§ **Data extract**
# # # # # # #

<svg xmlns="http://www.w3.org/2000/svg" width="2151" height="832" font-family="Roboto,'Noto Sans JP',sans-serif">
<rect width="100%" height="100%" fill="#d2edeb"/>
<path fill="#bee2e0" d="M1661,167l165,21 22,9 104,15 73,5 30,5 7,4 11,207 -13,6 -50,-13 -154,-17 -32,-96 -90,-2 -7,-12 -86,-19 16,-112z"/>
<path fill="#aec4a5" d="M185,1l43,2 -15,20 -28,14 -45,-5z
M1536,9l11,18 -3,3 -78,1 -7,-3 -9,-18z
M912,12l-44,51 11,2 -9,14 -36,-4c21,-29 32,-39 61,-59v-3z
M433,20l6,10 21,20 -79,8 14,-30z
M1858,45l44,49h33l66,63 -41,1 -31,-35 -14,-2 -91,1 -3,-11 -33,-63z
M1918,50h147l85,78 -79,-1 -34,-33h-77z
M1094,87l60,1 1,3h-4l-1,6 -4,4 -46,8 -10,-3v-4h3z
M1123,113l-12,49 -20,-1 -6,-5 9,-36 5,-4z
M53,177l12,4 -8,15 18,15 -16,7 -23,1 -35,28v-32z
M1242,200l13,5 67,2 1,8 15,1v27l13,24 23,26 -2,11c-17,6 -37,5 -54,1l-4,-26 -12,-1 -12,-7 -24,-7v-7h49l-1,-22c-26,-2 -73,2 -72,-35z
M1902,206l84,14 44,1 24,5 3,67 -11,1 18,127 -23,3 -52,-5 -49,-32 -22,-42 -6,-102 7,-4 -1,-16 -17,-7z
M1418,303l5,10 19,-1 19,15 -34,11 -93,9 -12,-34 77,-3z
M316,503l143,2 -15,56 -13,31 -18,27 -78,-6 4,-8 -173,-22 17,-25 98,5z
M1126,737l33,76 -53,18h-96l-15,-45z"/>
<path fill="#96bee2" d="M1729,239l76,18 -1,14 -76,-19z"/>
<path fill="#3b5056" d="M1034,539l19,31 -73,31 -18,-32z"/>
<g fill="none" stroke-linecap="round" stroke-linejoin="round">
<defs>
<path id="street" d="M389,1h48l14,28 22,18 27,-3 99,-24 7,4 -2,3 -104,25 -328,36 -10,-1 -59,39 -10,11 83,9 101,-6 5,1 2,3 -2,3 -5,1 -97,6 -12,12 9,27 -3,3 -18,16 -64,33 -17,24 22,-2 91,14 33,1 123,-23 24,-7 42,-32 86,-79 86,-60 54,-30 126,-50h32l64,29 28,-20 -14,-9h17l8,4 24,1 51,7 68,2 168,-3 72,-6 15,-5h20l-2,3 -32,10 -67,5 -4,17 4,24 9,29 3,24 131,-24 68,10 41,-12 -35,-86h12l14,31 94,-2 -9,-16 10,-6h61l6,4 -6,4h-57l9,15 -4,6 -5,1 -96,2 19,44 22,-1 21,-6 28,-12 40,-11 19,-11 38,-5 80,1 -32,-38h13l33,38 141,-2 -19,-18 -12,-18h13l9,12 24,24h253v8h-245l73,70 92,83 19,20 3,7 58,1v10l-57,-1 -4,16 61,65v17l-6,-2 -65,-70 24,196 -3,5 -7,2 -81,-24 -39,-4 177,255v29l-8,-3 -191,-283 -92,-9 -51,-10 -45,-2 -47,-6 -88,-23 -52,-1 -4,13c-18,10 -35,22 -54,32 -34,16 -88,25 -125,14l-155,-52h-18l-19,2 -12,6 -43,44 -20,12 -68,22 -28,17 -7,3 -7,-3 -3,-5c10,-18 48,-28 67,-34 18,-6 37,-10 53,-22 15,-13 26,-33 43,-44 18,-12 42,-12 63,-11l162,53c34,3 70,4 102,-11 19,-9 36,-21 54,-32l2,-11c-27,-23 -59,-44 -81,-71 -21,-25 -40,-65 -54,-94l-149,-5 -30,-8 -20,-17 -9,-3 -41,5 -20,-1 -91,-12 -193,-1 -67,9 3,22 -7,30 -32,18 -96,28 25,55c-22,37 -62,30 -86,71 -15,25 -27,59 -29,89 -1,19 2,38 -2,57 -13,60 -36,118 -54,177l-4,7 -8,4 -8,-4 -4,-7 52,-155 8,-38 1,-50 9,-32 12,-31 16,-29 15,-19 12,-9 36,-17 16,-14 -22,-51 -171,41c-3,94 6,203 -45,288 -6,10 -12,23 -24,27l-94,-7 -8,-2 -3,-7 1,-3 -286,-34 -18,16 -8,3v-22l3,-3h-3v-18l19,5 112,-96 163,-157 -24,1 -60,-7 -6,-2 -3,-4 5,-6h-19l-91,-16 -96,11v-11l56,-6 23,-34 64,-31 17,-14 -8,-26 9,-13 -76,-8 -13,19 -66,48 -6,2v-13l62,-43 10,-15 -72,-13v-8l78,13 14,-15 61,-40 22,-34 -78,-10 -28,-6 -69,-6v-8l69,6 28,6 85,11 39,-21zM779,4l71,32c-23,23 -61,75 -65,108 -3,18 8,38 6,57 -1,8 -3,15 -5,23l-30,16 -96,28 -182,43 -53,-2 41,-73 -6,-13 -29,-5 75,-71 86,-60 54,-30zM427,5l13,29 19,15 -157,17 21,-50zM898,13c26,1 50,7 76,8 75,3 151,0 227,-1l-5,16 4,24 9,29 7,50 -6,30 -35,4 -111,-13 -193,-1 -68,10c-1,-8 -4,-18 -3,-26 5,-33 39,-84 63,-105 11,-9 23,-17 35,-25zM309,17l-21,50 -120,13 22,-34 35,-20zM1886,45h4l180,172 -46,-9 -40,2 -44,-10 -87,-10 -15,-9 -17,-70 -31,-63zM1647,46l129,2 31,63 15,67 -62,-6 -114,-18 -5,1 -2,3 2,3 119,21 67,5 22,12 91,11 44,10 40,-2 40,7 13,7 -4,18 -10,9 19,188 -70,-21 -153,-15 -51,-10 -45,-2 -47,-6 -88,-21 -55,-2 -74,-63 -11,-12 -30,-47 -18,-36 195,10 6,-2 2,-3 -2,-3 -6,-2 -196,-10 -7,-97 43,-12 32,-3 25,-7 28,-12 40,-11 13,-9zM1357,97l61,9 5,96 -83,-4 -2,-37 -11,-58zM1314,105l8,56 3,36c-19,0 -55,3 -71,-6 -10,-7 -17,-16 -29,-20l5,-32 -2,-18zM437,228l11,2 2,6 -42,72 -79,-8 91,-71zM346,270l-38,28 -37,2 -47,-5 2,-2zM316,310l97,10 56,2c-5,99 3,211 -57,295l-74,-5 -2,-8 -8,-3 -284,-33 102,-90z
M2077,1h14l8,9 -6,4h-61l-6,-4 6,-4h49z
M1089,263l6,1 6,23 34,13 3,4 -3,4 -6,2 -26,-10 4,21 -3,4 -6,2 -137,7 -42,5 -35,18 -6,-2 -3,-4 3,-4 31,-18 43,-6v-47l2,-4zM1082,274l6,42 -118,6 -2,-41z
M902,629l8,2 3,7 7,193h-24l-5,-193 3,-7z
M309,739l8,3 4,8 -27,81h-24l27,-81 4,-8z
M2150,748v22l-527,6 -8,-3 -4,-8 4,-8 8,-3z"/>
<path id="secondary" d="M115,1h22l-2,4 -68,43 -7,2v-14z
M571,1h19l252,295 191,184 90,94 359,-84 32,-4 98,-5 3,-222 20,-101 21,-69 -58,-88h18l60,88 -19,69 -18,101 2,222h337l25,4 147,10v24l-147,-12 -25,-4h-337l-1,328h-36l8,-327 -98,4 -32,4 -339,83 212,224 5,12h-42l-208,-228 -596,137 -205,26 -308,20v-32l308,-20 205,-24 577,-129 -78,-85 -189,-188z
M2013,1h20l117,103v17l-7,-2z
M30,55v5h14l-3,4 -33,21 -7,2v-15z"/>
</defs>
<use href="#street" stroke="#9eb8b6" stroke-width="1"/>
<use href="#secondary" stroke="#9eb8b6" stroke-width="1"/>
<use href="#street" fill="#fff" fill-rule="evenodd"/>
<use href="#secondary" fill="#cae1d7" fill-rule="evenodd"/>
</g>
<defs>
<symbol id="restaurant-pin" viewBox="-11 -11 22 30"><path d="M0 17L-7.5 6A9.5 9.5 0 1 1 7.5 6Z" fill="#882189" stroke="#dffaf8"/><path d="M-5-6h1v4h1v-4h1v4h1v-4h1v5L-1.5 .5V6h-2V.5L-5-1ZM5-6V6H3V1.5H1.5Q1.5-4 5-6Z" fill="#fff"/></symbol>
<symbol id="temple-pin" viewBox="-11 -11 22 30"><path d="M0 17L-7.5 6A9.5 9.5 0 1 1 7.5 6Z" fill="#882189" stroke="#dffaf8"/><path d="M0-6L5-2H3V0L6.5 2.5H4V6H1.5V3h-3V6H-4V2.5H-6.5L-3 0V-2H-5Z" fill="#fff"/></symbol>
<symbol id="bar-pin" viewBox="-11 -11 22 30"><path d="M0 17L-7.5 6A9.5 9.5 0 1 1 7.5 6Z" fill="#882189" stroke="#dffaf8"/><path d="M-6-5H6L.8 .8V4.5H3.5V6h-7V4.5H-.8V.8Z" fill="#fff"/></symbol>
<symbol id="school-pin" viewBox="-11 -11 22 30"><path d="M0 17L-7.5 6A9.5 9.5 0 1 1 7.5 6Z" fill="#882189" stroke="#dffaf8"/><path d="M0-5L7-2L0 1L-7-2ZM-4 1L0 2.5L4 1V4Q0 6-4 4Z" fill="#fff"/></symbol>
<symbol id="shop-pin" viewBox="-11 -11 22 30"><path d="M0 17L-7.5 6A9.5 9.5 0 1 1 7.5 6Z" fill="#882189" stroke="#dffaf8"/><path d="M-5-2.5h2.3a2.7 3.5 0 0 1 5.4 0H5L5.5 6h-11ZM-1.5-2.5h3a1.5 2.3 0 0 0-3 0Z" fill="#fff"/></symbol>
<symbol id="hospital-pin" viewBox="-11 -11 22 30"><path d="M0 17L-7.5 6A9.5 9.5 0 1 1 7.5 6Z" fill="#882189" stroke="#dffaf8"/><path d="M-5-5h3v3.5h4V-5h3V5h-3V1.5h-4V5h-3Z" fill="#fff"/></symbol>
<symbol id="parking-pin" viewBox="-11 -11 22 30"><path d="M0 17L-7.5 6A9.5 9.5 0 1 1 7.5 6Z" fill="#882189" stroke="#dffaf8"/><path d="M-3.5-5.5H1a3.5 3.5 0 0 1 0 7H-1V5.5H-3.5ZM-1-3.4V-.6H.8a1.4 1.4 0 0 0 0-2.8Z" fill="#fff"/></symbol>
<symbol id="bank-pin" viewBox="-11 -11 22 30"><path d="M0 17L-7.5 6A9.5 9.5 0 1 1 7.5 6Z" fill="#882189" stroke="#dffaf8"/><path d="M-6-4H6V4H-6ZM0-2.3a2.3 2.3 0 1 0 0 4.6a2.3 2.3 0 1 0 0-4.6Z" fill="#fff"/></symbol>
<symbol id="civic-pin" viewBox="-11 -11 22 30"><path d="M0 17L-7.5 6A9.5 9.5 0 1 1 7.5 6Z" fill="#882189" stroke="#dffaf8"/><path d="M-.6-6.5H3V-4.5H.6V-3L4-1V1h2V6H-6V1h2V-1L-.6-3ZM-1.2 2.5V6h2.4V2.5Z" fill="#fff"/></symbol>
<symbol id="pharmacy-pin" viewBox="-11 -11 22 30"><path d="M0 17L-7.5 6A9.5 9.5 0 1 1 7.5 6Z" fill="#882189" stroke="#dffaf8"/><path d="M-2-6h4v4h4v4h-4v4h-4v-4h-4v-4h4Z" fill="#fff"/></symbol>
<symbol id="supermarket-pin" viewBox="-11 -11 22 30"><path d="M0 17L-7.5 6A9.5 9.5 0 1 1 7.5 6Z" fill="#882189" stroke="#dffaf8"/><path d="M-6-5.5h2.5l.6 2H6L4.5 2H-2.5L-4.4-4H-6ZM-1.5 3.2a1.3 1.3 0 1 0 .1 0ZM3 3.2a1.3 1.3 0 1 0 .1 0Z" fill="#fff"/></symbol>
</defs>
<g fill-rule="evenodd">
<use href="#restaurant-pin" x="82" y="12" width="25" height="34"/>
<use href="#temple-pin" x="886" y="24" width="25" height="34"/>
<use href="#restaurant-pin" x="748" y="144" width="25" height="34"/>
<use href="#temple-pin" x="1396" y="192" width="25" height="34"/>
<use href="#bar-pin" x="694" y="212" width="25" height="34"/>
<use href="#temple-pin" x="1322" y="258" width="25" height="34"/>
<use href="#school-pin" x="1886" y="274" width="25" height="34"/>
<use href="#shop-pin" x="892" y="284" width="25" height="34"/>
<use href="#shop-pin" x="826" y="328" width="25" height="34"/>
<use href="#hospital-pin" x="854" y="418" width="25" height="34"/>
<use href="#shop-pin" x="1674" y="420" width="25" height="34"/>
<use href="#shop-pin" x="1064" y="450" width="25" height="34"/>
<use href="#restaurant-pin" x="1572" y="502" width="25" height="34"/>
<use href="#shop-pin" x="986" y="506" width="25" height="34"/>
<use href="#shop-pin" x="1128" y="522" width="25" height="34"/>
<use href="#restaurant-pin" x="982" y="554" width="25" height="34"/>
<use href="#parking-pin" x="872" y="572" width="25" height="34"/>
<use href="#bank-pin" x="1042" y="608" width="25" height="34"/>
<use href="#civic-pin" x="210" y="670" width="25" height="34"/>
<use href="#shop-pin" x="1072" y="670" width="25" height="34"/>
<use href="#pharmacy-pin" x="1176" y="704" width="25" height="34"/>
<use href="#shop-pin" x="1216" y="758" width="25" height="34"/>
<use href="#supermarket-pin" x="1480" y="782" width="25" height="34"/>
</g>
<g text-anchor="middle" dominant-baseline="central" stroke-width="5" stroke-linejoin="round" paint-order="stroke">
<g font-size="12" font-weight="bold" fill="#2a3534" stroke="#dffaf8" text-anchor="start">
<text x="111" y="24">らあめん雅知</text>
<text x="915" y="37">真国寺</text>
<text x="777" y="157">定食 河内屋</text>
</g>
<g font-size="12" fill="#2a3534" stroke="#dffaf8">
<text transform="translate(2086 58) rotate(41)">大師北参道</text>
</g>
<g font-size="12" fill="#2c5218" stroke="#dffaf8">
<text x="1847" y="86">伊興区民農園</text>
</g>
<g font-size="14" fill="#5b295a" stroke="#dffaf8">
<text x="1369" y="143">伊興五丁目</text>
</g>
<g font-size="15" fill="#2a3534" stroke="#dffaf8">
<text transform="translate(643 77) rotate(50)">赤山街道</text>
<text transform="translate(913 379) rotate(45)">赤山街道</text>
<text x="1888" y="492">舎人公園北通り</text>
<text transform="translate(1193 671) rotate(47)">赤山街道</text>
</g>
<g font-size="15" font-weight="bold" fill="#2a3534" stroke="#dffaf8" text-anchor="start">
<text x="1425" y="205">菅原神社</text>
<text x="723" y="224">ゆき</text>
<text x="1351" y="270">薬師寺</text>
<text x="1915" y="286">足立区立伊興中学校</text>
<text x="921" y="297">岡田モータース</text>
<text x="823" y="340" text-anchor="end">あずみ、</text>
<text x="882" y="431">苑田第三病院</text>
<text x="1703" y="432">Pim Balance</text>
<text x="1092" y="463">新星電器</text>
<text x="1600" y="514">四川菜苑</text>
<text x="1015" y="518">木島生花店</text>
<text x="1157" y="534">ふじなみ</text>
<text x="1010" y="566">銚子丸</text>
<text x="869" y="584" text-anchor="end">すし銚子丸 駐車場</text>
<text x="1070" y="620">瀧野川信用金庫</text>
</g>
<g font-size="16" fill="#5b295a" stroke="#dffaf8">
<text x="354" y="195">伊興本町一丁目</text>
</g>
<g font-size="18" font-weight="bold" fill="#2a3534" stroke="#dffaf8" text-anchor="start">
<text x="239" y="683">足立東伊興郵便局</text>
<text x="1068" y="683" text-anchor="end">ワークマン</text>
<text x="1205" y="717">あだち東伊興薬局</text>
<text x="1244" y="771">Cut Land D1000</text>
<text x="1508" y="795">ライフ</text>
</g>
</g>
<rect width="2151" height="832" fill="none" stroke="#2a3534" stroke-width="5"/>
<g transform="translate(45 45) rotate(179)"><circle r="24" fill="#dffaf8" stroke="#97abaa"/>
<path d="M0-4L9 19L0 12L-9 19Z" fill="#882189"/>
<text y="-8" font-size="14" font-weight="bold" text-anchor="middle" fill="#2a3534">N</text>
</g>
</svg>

# # # # # # #

§ **Instructions for the task**
Within the entries above, count each line holding the string "round". Give only the result.

§ **Your solution**
2